Filme ecoa Hitchcock, mas fica aquém das expectativas

TIAGO DA MATA MACHADO
CRÍTICO DA FOLHA

Se a nouvelle vague francesa é considerada uma geração de "cinefilhos" é porque teve, mais do que qualquer outra, a consciência histórica necessária para se ver numa filiação e escolher a sua própria genealogia na história do cinema.
Para os jovens cinéfilos da Cinemateca de Henri Langlois, não se tratava apenas de seguir a norma de uma geração que trocava, em peso, os conselhos paternos pelos atos dos heróis das telas. Aqueles precoces especialistas estabeleceram verdadeiros cânones ao se projetarem numa nova família, a do "realismo espiritual" do cinema, gesto que ganhou, na história pessoal de François Truffaut, conotações psicológicas.

§ Dados de origem:
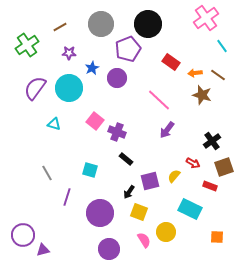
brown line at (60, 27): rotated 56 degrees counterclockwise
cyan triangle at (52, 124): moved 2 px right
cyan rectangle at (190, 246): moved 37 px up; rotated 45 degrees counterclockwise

§ Exercício 1: Transcreva da crítica o trecho que começa nas palavras "Para os jovens" e termina logo depois de "Truffaut, conotações psicológicas.".
§ Exercício 2: Segundo a crítica, de quem era a Cinemateca frequentada pelos jovens cinéfilos?
Os dados formam um material à parte, independente da crítica.

§ Resultado 1:
Para os jovens cinéfilos da Cinemateca de Henri Langlois, não se tratava apenas de seguir a norma de uma geração que trocava, em peso, os conselhos paternos pelos atos dos heróis das telas. Aqueles precoces especialistas estabeleceram verdadeiros cânones ao se projetarem numa nova família, a do "realismo espiritual" do cinema, gesto que ganhou, na história pessoal de François Truffaut, conotações psicológicas.

§ Resultado 2: De Henri Langlois.